# Orvis vs Hatch reel recommendations



## The Salty Texan (Sep 13, 2012)

Hey everyone,

I got the fly fishing bug while in New Brunswick last month fishing for Atlantic Salmon with my girlfriends family and just picked up a Scott 9'6 8wt and looking for a good reel to match. I would like your opinions on the following for being able to fish the gulf coast but also take it back up to Canada for Salmon or steelhead.

*Orvis Hydros IV*- priced at around $270 after discount, recommended by a few but not sure about durability in salt.

*Orvis Mirage IV*- good durability but a little more expensive.

*Hatch 7 plus*- good durability most expensive of the 3.

I'm leaning Hatch just because I buy something to last a very long time but would like everyone's opinion.

Tight Lines!
Johnny


----------



## rugger (Jul 17, 2009)

Hatch 7+ is basically the standard for any 8 wt reel. The orvis's are good, but if I were you I would buy the Hatch 7 and not ever look back. I've caught more bonefish on a Hatch 7 than I can count, and have yet to have one fail me yet.


----------



## Worm Drowner (Sep 9, 2010)

Check them both out and go with the smoother drag, especially for salmonids.


----------



## bugchunker (Dec 23, 2013)

I have both the Mirage and the Hatch. Both are really good reels. If it's in the budget get the Hatch. if not, the Mirage will do 99% of the time. The Hydro would do well along the coast but I won't want to put it up against a big Salmon. My $.02


----------



## skinnywaterfishin (Jul 1, 2015)

rugger said:


> Hatch 7+ is basically the standard for any 8 wt reel. The orvis's are good, but if I were you I would buy the Hatch 7 and not ever look back. I've caught more bonefish on a Hatch 7 than I can count, and have yet to have one fail me yet.


Between Hatch and Orvis id choose Hatch.

However Hatch is FAR from the standard. That's pretty funny. The standard is the Tibor Everglades. More IGFA records (230+) than any other reel by far. And in use for 20+ years...for a reason. Don't get caught up in cork vs sealed drag, it's marketing. Look how many guides use Tibor vs Hatch. 

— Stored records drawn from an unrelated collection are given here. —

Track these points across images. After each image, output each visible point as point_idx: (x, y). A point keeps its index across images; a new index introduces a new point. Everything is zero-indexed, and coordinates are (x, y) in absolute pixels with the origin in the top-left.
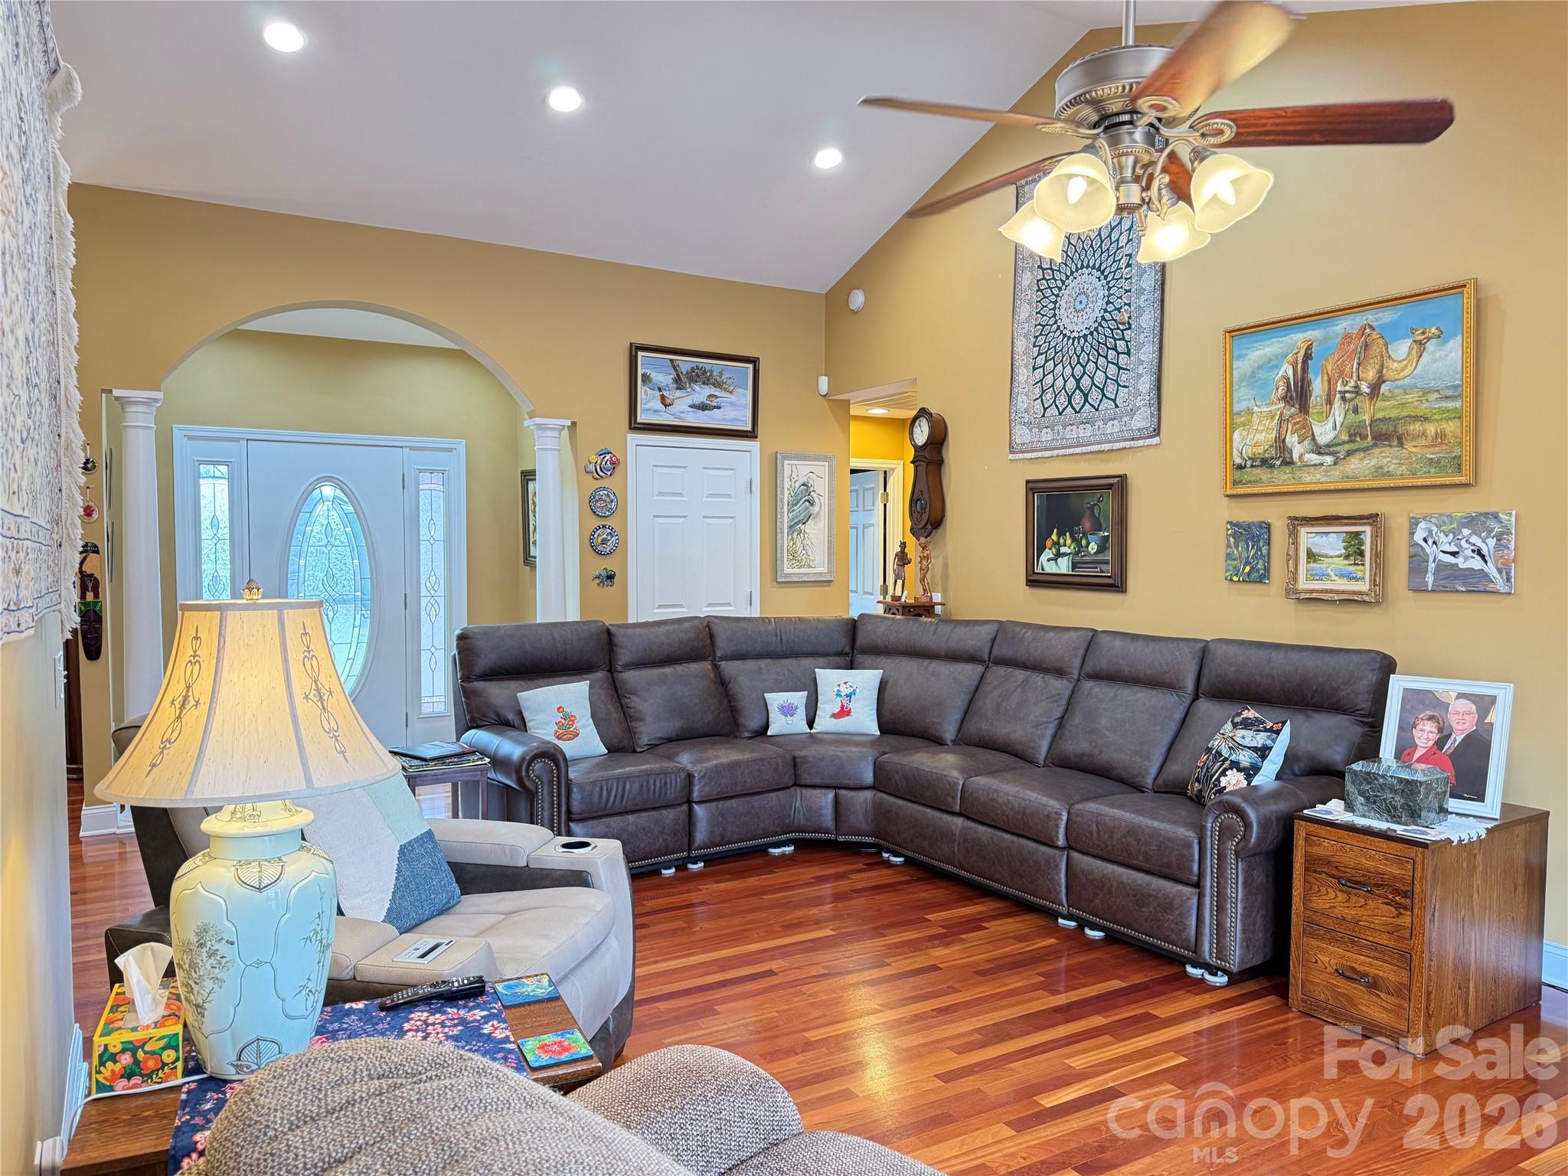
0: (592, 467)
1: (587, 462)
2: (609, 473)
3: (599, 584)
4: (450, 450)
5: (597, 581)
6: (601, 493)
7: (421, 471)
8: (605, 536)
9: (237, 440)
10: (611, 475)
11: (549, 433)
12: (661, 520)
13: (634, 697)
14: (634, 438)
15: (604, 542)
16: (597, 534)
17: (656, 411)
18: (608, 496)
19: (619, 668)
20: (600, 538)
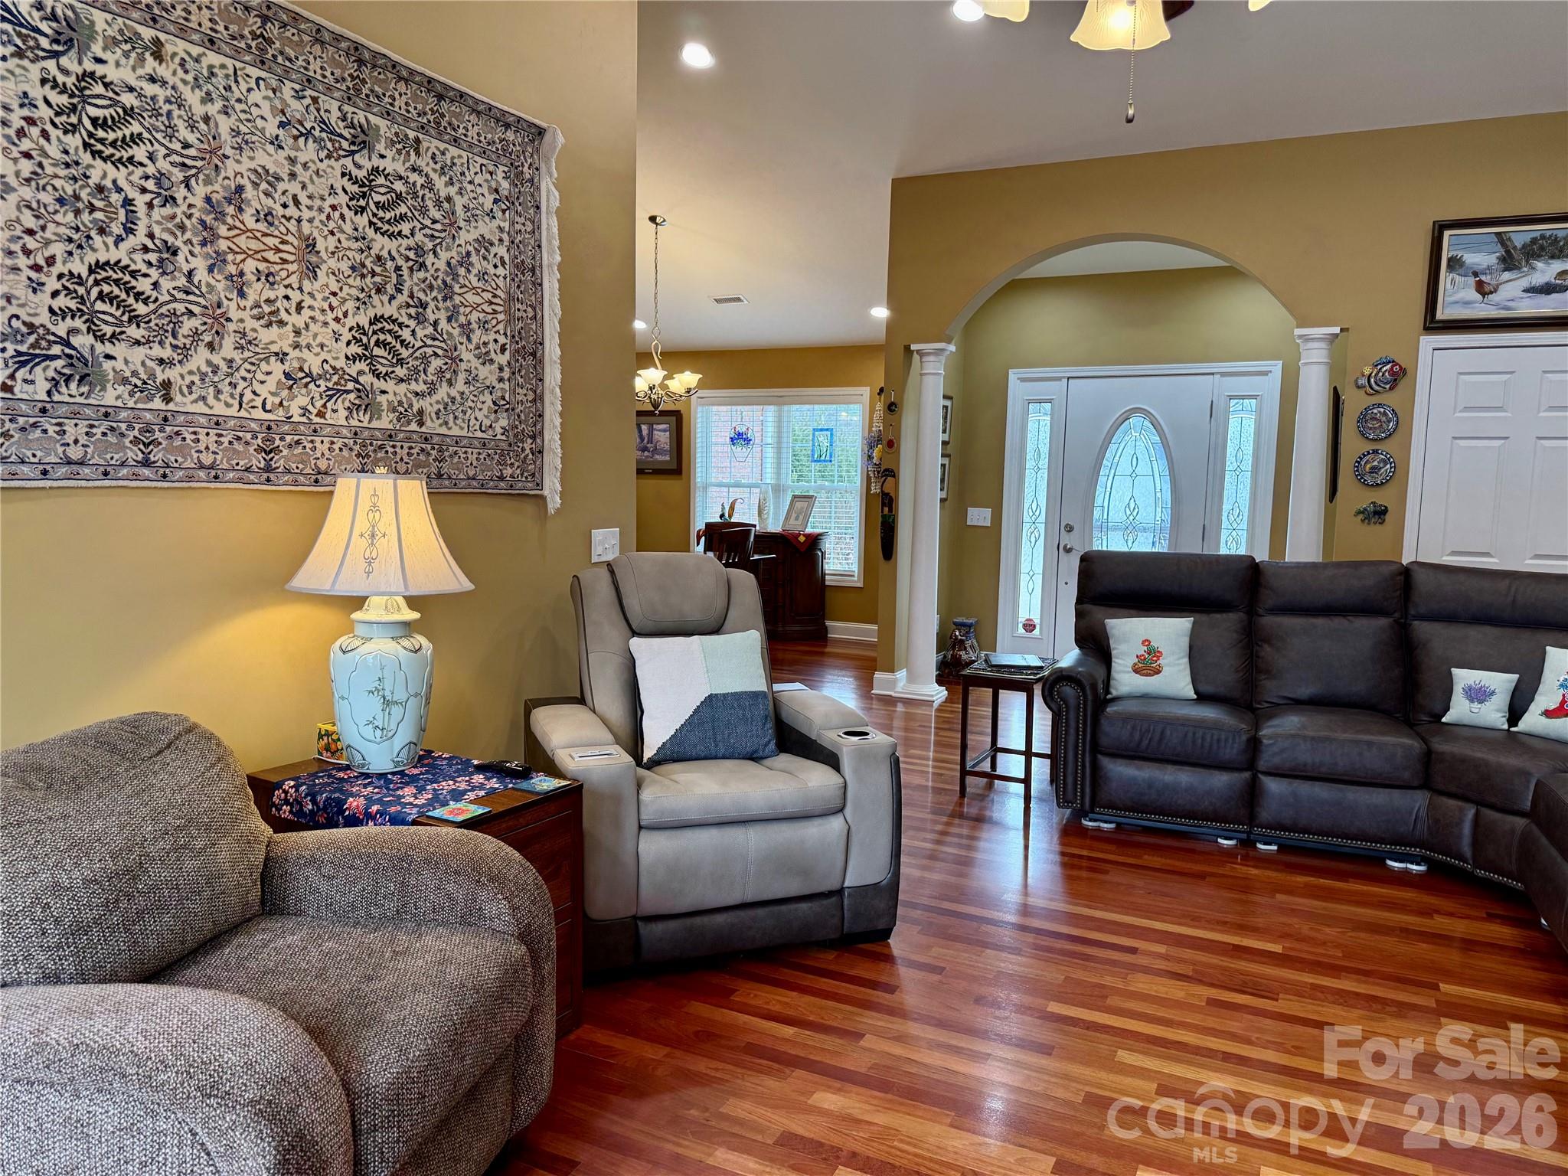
0: (1363, 381)
1: (1359, 375)
2: (1388, 386)
3: (1363, 521)
4: (1265, 373)
5: (1361, 516)
6: (1375, 411)
7: (1231, 397)
8: (1376, 463)
9: (1059, 379)
10: (1391, 389)
11: (1316, 345)
12: (1462, 443)
13: (1266, 646)
14: (1428, 342)
15: (1374, 470)
16: (1365, 460)
17: (1467, 303)
18: (1385, 414)
19: (1261, 611)
20: (1368, 466)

Personally I'd go Tibor or Nautilas before Hatch. That's just my opinion.


----------



## noise.boy (Mar 7, 2012)

I've gone to nautilus for all my saltwater rods. Most of my Spey rods have Hatch or Hardys. Orvis was never a choice. Consider the balance of your rod/reel too


----------



## skinnywaterfishin (Jul 1, 2015)

noise.boy said:


> I've gone to nautilus for all my saltwater rods. Most of my Spey rods have Hatch or Hardys. Orvis was never a choice. Consider the balance of your rod/reel too


Nautilus makes incredible reels and just won iCAST for best product with their new X reels.


----------



## The Salty Texan (Sep 13, 2012)

Thanks for all the recommendations. I decided to go with the Hatch 7+ Large Arbor. I was able to find it on Ebay for 474.99 with $15 dollar shipping. So now just need some line recommendations for it. I was told to look at Orvis Hydros HD Ignitor line for saltwater setup. I know SA and Rio are also very good. Any suggestions?


----------



## Worm Drowner (Sep 9, 2010)

Think about "how" you will be fishing and how you cast. Do you carry a lot of line or do you made mostly short shots? Redfish taper is generally more effective for those short, quick shots, but Bonefish taper is generally better for longer casting where you are carrying more line. Andy at FTU Katy Fwy explained that to me. If I'm blind casting (often, especially in the Galveston Bay complex), I use the Bonefish. If there is more likelihood of short shots and sight casting (P.O.C. or Rockport areas), I swap spools to Redfish.


----------



## skinnywaterfishin (Jul 1, 2015)

First, congrats on your Hatch purchase...you've made a great decision and you will love that reel!

Worm Drowner nailed it with great advice. Whatever line you select, I'd go with Rio. Then as WD said, it depends on the majority of the type of fishing you do. If the majority of fishing you do is for reds/trout, I'd go with the Rio Redfish line. 

The heading North for salmon, etc creates a new scenario. That will require a different line. I know you won't like this (but hey, you've already caught the addiction and are heading down the rabbit hole already lol) but most fisherman have extra spools for that exact reason. They have different type lines on different spool so they can easily swap them out. You could of course, remove your Gulf coast line and put the Salmon line on but that is a huge PIA. Looks like spare Hatch 7+ reel spools run $225. If you only make 1 trip a year north it might not be worth buying a $225 spool and $75 on a line.

The main point is put the initial line on the reel for the majority of the type of fishing you'll be doing.


----------



## jerkyourcroaker (Aug 21, 2011)

Congrats on the Hatch purchase. For redfish and trout, I use and endorse the Teeny fly lines from Jim Teeny.


----------



## Coconut Groves (Nov 2, 2011)

+1 on Teeny fly lines. Jim is the man.

Also check out Wulff Triangle Taper. Great line.

And for another reel recommendation, look at Lamson Velocity or Litespeeds. Great light reel for the cost. I use them up to 9 wt rods.


----------